## DOCUMENT TEXT
Dual targeting of GPX4 and TXNRD1 triggers eradication of AML cells through induction of apoptosis and ferroptosis.

Abstract

Myelodysplastic syndromes (MDS) are hematological disorders associated with bone marrow failure and abnormal hematopoietic cell growth, often progressing to acute myeloid leukemia (AML). Current treatments for AML and high-risk MDS are limited in efficacy, highlighting the need for new therapies. Recent studies show ferroptosis induction, alone or with standard chemotherapy, as a promising strategy for treating MDS/AML cells. Here, we report two novel compounds, HA344 and #231, that target both ferroptosis and apoptosis pathways to effectively eradicate MDS/AML cell lines and patient-derived bone-marrow blasts. RNASeq analysis reveals oxidative stress and apoptosis as key pathways activated by these compounds in different AML cell lines. In cellulo click-chemistry experiments coupled to mass spectrometry analysis identified glutathione peroxidase 4 (GPX4) and thioredoxin reductase 1 (TXNRD1) as primary targets of both compounds, inhibiting GPX4 and TXNRD1 in the micromolar range. Mass spectrometry analysis confirms that HA344 and #231 covalently bind GPX4; with however a higher affinity for selenium-containing GPX4 (GPX4-Se) than for sulfur-containing GPX4 (GPX4-S). These findings design HA344 and #231 as potential therapeutic options for MDS/AML treatment.

## EXERCISE DETAILS
Summarize the abstract on GPX4 and TXNRD1 targeting in AML in two sentences.

## EXTRACTED INFORMATION

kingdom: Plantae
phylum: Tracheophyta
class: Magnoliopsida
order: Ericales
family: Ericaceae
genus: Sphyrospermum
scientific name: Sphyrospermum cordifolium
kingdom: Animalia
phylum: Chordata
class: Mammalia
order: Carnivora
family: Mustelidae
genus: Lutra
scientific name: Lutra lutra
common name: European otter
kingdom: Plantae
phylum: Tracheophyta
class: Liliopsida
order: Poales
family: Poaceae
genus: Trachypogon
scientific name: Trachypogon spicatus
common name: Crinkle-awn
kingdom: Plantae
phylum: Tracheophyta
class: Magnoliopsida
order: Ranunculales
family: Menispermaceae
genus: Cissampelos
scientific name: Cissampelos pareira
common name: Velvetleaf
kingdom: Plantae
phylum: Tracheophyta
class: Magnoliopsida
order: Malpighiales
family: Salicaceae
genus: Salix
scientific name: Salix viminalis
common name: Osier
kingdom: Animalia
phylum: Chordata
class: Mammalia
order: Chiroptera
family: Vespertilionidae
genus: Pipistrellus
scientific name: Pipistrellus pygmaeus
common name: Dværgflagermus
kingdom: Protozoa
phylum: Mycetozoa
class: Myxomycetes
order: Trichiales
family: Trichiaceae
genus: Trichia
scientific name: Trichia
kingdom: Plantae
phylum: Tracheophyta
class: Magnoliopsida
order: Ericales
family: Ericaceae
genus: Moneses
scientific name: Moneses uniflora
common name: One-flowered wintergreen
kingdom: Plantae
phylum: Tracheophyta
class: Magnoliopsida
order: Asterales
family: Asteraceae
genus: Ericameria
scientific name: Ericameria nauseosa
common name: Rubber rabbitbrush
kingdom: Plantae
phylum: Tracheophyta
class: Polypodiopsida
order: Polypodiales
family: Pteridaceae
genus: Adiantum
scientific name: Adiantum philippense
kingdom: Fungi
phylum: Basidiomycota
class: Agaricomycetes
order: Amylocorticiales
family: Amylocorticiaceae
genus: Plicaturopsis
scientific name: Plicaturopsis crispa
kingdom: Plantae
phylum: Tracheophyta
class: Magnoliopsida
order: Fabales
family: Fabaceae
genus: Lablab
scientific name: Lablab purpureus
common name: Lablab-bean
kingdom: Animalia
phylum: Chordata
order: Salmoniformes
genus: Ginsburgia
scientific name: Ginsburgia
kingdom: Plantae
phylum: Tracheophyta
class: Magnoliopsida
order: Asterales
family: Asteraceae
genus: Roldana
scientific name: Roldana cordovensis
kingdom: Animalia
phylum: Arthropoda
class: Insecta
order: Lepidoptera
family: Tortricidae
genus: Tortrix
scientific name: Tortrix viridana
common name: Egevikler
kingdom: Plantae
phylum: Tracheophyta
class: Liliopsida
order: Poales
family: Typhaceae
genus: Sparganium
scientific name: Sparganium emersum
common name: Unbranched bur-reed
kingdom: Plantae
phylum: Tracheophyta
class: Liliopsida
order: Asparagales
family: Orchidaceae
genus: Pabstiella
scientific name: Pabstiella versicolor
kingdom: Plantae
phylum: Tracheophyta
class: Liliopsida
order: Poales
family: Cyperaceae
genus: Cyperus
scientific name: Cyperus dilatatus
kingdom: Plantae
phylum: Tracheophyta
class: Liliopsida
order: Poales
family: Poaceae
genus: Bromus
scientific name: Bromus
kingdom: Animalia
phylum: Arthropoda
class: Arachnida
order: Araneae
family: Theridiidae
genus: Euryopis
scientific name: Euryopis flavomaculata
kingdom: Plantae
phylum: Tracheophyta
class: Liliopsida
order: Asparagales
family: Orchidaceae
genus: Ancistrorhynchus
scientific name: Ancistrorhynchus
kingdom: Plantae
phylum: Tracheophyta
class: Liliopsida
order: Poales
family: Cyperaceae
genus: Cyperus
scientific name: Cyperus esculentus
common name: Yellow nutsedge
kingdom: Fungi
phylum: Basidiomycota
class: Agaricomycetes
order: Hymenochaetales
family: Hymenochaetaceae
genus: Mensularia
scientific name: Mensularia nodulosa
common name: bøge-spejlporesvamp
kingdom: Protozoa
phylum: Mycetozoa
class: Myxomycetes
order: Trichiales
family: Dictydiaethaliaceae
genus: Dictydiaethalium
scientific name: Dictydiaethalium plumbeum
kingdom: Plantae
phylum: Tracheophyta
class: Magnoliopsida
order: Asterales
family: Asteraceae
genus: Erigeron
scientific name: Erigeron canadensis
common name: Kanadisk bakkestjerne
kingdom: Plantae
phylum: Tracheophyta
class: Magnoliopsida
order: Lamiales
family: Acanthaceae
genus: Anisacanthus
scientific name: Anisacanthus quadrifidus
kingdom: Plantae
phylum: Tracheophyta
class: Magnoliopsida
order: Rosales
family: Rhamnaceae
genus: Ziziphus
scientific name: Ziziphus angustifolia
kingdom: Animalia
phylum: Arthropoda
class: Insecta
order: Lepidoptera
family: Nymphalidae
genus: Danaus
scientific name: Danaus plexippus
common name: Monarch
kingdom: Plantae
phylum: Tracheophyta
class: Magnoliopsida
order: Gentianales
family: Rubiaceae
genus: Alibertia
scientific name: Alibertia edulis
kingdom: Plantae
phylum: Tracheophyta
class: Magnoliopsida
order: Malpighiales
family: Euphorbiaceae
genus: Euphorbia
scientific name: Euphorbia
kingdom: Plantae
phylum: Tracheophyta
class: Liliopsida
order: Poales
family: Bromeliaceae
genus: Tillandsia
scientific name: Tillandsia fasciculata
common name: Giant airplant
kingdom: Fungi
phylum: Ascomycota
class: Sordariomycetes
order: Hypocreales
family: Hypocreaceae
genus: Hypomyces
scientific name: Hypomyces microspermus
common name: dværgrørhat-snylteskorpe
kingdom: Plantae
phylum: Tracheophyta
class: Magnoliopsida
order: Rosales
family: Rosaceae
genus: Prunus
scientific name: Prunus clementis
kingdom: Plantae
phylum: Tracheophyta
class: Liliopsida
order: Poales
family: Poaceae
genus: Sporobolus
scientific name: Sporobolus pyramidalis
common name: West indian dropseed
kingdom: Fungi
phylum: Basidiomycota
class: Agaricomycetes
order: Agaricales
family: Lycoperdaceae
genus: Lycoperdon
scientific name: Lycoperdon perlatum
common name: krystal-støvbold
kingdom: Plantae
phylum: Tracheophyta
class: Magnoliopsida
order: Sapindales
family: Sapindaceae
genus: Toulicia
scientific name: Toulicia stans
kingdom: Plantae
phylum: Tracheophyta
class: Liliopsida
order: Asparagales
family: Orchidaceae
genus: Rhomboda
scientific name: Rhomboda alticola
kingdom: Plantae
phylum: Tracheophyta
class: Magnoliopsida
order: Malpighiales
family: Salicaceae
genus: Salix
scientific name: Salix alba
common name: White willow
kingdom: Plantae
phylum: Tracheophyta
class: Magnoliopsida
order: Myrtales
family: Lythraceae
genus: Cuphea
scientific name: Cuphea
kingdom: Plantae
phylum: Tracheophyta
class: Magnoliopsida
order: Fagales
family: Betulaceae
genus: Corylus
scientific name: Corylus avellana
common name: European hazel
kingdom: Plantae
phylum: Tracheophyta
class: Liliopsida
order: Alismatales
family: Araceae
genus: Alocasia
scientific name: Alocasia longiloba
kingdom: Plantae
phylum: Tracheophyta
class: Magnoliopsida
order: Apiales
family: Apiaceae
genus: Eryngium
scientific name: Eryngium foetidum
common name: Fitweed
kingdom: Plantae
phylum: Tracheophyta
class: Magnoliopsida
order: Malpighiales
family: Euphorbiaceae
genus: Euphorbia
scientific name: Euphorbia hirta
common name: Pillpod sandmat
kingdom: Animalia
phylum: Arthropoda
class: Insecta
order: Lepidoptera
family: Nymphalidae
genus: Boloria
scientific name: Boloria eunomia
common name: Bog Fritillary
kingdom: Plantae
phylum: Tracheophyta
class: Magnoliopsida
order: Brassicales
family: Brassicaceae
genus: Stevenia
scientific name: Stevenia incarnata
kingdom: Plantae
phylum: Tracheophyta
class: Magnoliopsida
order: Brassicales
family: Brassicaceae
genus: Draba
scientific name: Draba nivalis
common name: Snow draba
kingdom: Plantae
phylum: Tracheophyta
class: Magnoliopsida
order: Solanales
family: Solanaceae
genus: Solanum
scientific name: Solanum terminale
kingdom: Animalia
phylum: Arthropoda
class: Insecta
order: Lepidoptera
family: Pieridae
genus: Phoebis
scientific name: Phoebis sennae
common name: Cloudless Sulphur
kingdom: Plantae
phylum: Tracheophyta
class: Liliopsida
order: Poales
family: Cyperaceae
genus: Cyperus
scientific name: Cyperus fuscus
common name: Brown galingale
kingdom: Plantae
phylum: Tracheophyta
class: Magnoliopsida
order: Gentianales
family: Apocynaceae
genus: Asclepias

## EXERCISE RESPONSE
Two novel compounds, HA344 and #231, target both ferroptosis and apoptosis pathways to eradicate MDS/AML cell lines and patient-derived bone-marrow blasts, with oxidative stress and apoptosis as the key pathways they activate. Their primary targets are GPX4 and TXNRD1, which they inhibit in the micromolar range, and they bind GPX4 covalently with a higher affinity for the selenium-containing form than for the sulfur-containing form.